There is one issue that I hope my statement clarifies. PAE doesn't have any more of an instability issue than "normal" or the "4GB only" 32bit kernels present. It, like the others 32bit mentioned, is stable.
The PROBLEM with PAE is that there are a very few CPUs manufactured by Intel and others which (for their cost considerations) did NOT include the PAE hardware. And, some BIOSes were also shipped with a settings that could also have impacted PAE use. But, for the most part, this is a ratity given the 15 years PAE has been built-into CPUs.

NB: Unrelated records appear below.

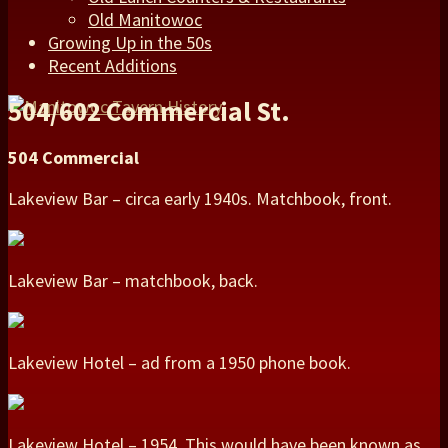
Old Manitowoc
Growing Up in the 50s
Recent Additions
504/602 Commercial St.
504 Commercial
Lakeview Bar – circa early 1940s. Matchbook, front.
Lakeview Bar – matchbook, back.
Lakeview Hotel – ad from a 1950 phone book.
Lakeview Hotel – 1954. This would have been known as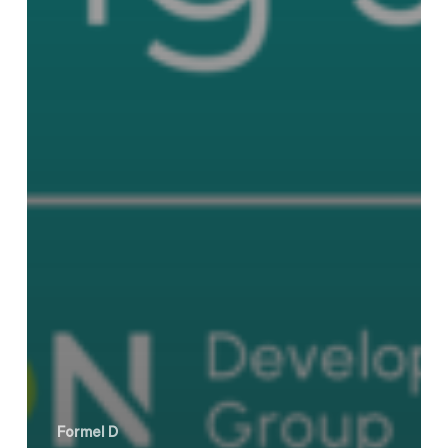
Formel D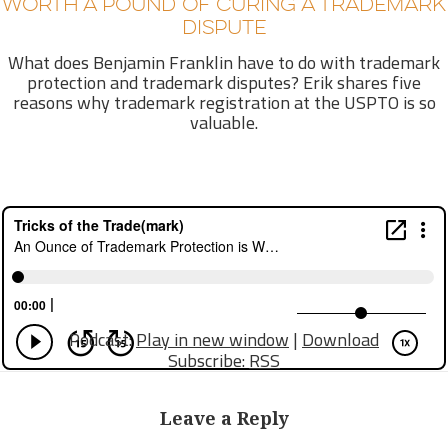
WORTH A POUND OF CURING A TRADEMARK
DISPUTE
What does Benjamin Franklin have to do with trademark
protection and trademark disputes? Erik shares five
reasons why trademark registration at the USPTO is so
valuable.
Podcast:
Play in new window
|
Download
Subscribe:
RSS
Leave a Reply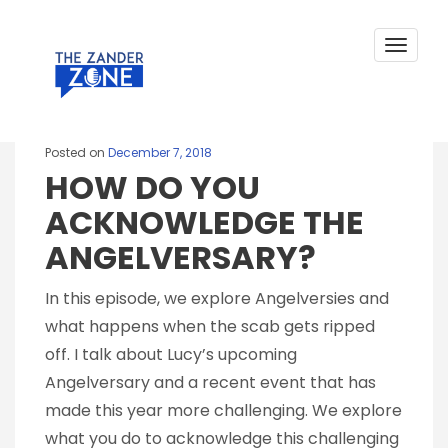
TAG:
MENTAL HEALTH
Skip
to
COUNSELLING
content
Toggle
navigat
Posted on
December 7, 2018
HOW DO YOU
ACKNOWLEDGE THE
ANGELVERSARY?
In this episode, we explore Angelversies and
what happens when the scab gets ripped
off. I talk about Lucy’s upcoming
Angelversary and a recent event that has
made this year more challenging. We explore
what you do to acknowledge this challenging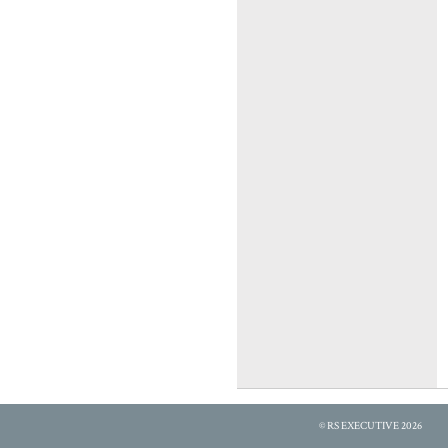
© RS EXECUTIVE 2026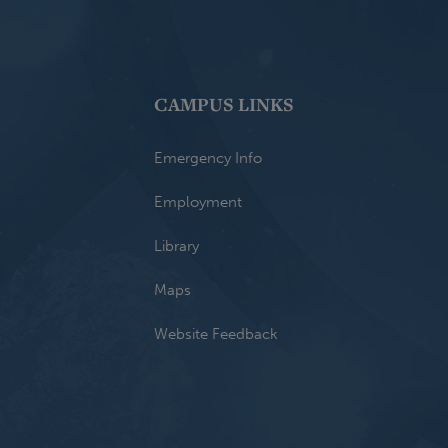
CAMPUS LINKS
Emergency Info
Employment
Library
Maps
Website Feedback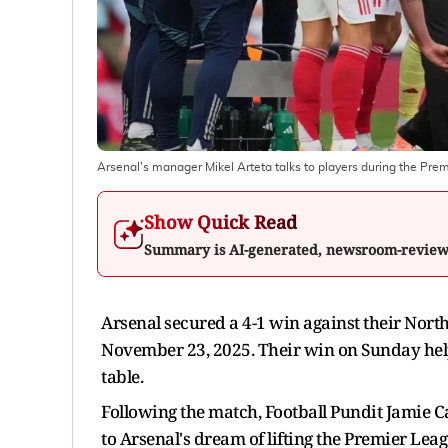
Arsenal's manager Mikel Arteta talks to players during the Pr
Show Quick Read
Summary is AI-generated, newsroom-revie
Arsenal secured a 4-1 win against their Nort
November 23, 2025. Their win on Sunday help
table.
Following the match, Football Pundit Jamie C
to Arsenal's dream of lifting the Premier Lea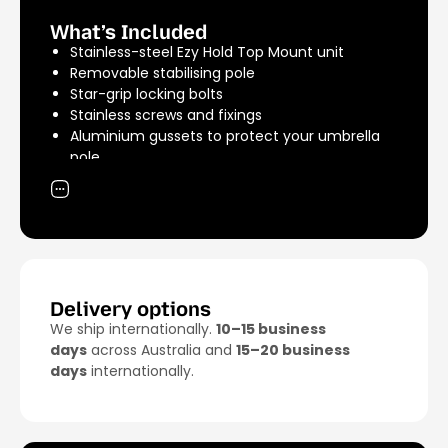
Shipping Weight: 4.5kg
What’s Included
Stainless-steel Ezy Hold Top Mount unit
Removable stabilising pole
Star-grip locking bolts
Stainless screws and fixings
Aluminium gussets to protect your umbrella
pole
A rubber grommet to centre your umbrella
pole
Delivery options
We ship internationally.
10–15 business
days
across Australia and
15–20 business
days
internationally.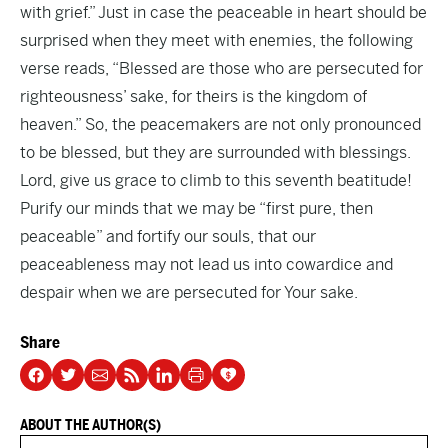
with grief.” Just in case the peaceable in heart should be
surprised when they meet with enemies, the following
verse reads, “Blessed are those who are persecuted for
righteousness’ sake, for theirs is the kingdom of
heaven.” So, the peacemakers are not only pronounced
to be blessed, but they are surrounded with blessings.
Lord, give us grace to climb to this seventh beatitude!
Purify our minds that we may be “first pure, then
peaceable” and fortify our souls, that our
peaceableness may not lead us into cowardice and
despair when we are persecuted for Your sake.
Share
ABOUT THE AUTHOR(S)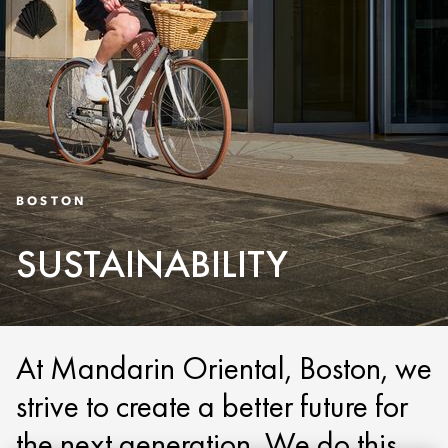
BOSTON
SUSTAINABILITY
At Mandarin Oriental, Boston, we
strive to create a better future for
the next generation. We do this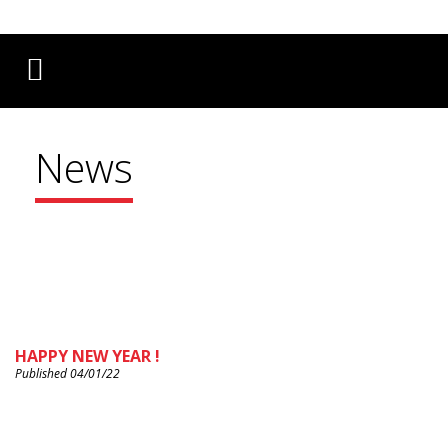
Français
English
Deutsch
News
HAPPY NEW YEAR !
Published 04/01/22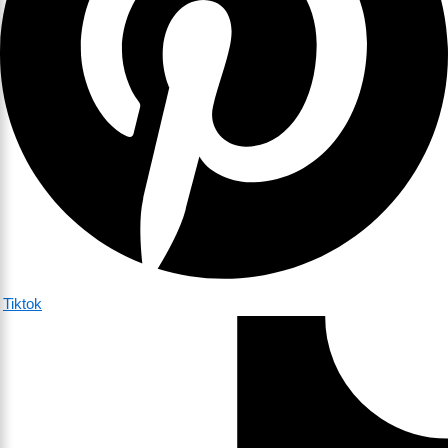
Tiktok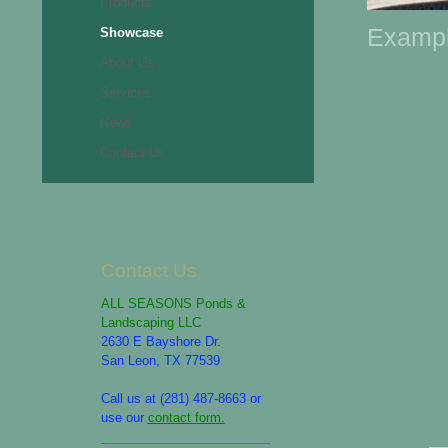
Products
Exampl
Showcase
About Us
Services
News
Contact Us
Contact Us
ALL SEASONS Ponds &
Landscaping LLC
2630 E Bayshore Dr.
San Leon, TX 77539
Call us at (281) 487-8663 or
use our
contact form.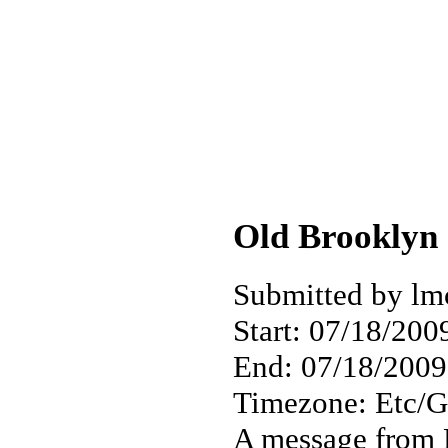
Old Brooklyn 
Submitted by lm
Start:
07/18/2009
End:
07/18/2009
Timezone:
Etc/
A message from 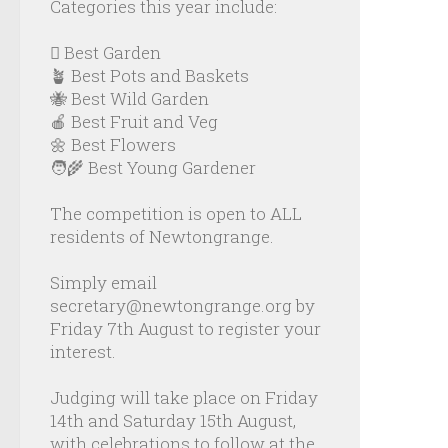
Categories this year include:
🪏 Best Garden
🪴 Best Pots and Baskets
🐝 Best Wild Garden
🍎 Best Fruit and Veg
🌼 Best Flowers
🧑‍🌾 Best Young Gardener
The competition is open to ALL
residents of Newtongrange.
Simply email
secretary@newtongrange.org by
Friday 7th August to register your
interest.
Judging will take place on Friday
14th and Saturday 15th August,
with celebrations to follow at the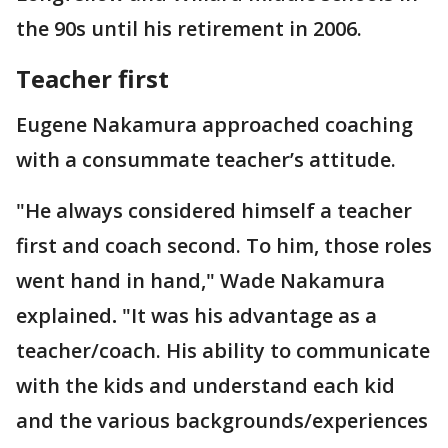
the 90s until his retirement in 2006.
Teacher first
Eugene Nakamura approached coaching
with a consummate teacher’s attitude.
"He always considered himself a teacher
first and coach second. To him, those roles
went hand in hand," Wade
Nakamura
explained
.
"It was his advantage as a
teacher/coach. His ability to communicate
with the kids and understand each kid
and the various backgrounds/experiences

Thus, if you can, run 64bit! If you cannot, use 32bit PAE as it affords use of ALL of the RAM you can throw at it (assuming no CPU issues - which you will find out almost immediately), Lastly 32bit non-PAE runs just as fast (reviewing performance measurements already done by both vendors (intel and AMD) as well as independent test reports. PAE merely shines in Puppy which run RAM based because the filesystem is ALL of your RAM.